Friday is recognized as National HIV Testing Day. The virus causes AIDS and without treatment, the average survival time after infection is estimated to be 9 to 11 years. Doctor's say testing is important since nearly one in six people who have HIV, don't know they have it. That one-in-six contributes to about 50 percent of new HIV infections, including right here in Comanche County, which has the fifth highest rate in Oklahoma.

"A lot of people thought it's a death sentence where now medications have come a long way, and now there is a lot that can be done," said Sarah Corella, an RN at the Comanche County Health Department.

But you have to be tested first, to find out if you have HIV, especially if you're in a high risk group.

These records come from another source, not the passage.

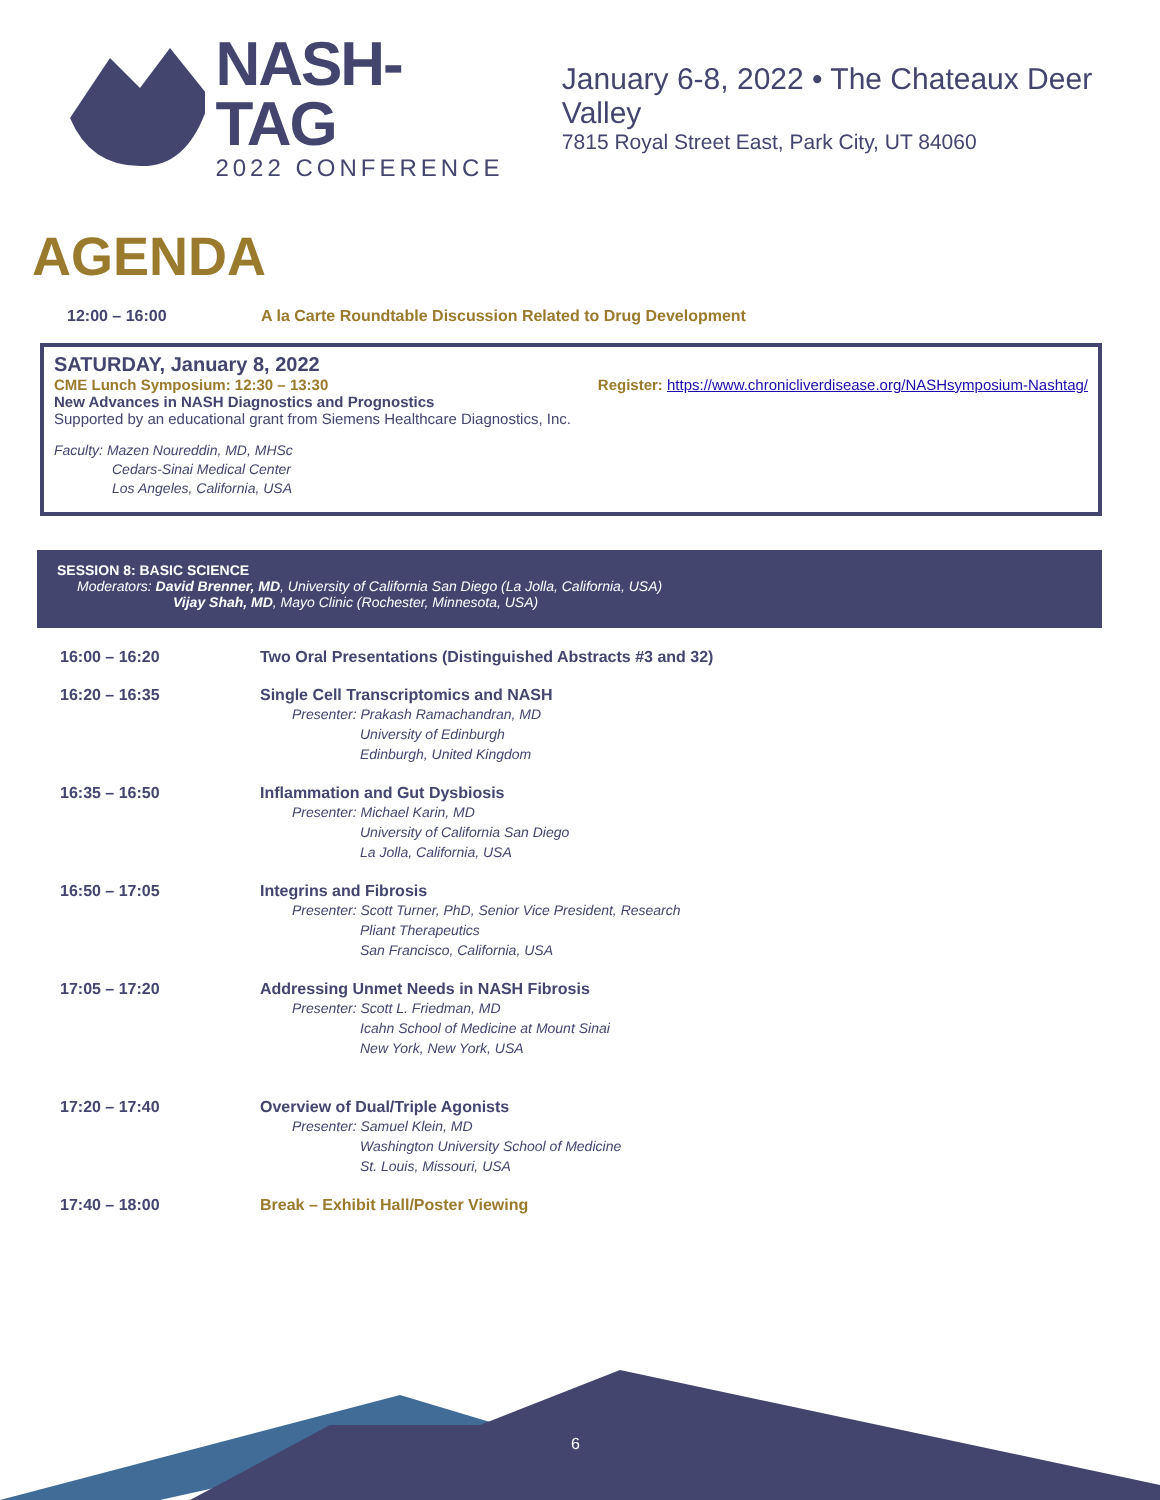NASH-TAG
2022 CONFERENCE
January 6-8, 2022 • The Chateaux Deer Valley
7815 Royal Street East, Park City, UT 84060
AGENDA
12:00 – 16:00 A la Carte Roundtable Discussion Related to Drug Development
SATURDAY, January 8, 2022
CME Lunch Symposium: 12:30 – 13:30 Register: https://www.chronicliverdisease.org/NASHsymposium-Nashtag/
New Advances in NASH Diagnostics and Prognostics
Supported by an educational grant from Siemens Healthcare Diagnostics, Inc.
Faculty: Mazen Noureddin, MD, MHSc
Cedars-Sinai Medical Center
Los Angeles, California, USA
SESSION 8: BASIC SCIENCE
Moderators: David Brenner, MD, University of California San Diego (La Jolla, California, USA)
Vijay Shah, MD, Mayo Clinic (Rochester, Minnesota, USA)
| 16:00 – 16:20 | Two Oral Presentations (Distinguished Abstracts #3 and 32) |
| 16:20 – 16:35 | Single Cell Transcriptomics and NASH Presenter: Prakash Ramachandran, MD University of Edinburgh Edinburgh, United Kingdom |
| 16:35 – 16:50 | Inflammation and Gut Dysbiosis Presenter: Michael Karin, MD University of California San Diego La Jolla, California, USA |
| 16:50 – 17:05 | Integrins and Fibrosis Presenter: Scott Turner, PhD, Senior Vice President, Research Pliant Therapeutics San Francisco, California, USA |
| 17:05 – 17:20 | Addressing Unmet Needs in NASH Fibrosis Presenter: Scott L. Friedman, MD Icahn School of Medicine at Mount Sinai New York, New York, USA |
| 17:20 – 17:40 | Overview of Dual/Triple Agonists Presenter: Samuel Klein, MD Washington University School of Medicine St. Louis, Missouri, USA |
| 17:40 – 18:00 | Break – Exhibit Hall/Poster Viewing |
6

"We see the highest number of HIV in certain populations. The biggest one is men who have sex with other men, and then also IV drug users," said Corella.

There are different ways to test, but the health department draws blood and it's a fairly simple process. After a few days the patient should get the results of the blood work.

“I think the hardest part is just waiting for the results. I would say that is hard, especially if you're somebody that is at risk, it can be a little bit scary but once you know it can be a big relief,” said Corella.

The Centers for Disease Control says everyone ages 13 through 64 should know their status. Officials say test often, because if you do test positive, you want to know early.

"If they are tested and they are found out early, there is a really good outlook for them. People can live relatively normal lives, as long as it's caught early, there are a lot of interventions that can be done to help them have healthier outcomes and live fulfilling lives," explained Corella.

The Comanche County Health Department offers also offers free STD testing for gonorrhea, syphilis, and chlamydia.